Segment Start: Excerpted passage

Eighteen-year-old Dinushika who was brought up at Piliyandala SOS Village shared her experience with Daily Mirror.
“At first I was never going to call another person ‘amma’ though other brothers and sisters called our mother ‘amma’ and she never forced me to call her so.”
“I was enrolled to grade 4 of the school though I was supposed to be in grade 6, but since I had attended school only up to grade 1, I was enrolled to 4th Grade. I was struggling with my schoolwork and was frightened of being in a school class after grade 1.
“My SOS mother was always beside me, comforting and helping with my school work. And as the time passed by, seeing the sacrifices she made for me and the support she gave me I had no trouble in calling her “amma” and that word came out of my mouth without an effort”, she said.
The SOS Children’s Villages association of the respective country defines the criteria of admittance within the scope of the guidelines set up by SOS- Kinderdorf International and according to the economic and social, and legal requirements within the country.

Segment End: Excerpted passage

Using the passage on Dinushika and the SOS Village, answer:
1. At which SOS Village was Dinushika brought up?
2. Into which grade was she enrolled at school?
3. Within the scope of whose guidelines are the admittance criteria defined?
Nothing in the records is needed here.

Segment Start: Stored data

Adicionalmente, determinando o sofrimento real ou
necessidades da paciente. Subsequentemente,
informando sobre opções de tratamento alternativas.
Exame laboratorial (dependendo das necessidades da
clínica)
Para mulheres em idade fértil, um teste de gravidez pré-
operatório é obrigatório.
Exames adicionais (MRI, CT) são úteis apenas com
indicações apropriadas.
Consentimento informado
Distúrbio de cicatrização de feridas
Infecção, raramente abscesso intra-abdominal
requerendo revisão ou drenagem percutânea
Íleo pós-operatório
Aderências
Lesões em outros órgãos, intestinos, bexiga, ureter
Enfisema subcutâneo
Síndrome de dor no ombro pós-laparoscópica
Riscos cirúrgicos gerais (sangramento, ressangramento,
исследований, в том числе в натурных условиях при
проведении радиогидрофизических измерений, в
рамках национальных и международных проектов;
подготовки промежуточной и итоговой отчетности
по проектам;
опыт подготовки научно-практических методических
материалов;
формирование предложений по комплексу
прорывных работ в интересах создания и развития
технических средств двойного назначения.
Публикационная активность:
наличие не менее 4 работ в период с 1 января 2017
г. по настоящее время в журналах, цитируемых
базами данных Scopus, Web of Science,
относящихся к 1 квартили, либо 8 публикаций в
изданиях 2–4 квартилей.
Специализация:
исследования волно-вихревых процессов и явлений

Segment End: Stored data
Segment Start: Stored data

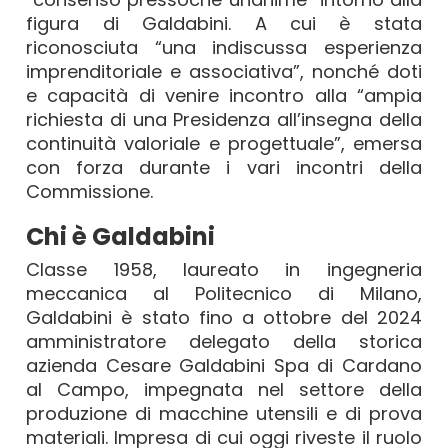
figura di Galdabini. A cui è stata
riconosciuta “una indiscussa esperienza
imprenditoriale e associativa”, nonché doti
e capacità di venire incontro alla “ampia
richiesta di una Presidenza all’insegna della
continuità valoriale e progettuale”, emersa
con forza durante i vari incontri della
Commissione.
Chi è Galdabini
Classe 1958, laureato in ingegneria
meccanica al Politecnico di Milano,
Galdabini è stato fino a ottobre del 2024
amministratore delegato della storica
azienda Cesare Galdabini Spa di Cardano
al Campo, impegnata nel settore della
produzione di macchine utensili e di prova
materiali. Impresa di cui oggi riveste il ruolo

Segment End: Stored data

## Exercise solution
1. Piliyandala SOS Village
2. Grade 4
3. SOS-Kinderdorf International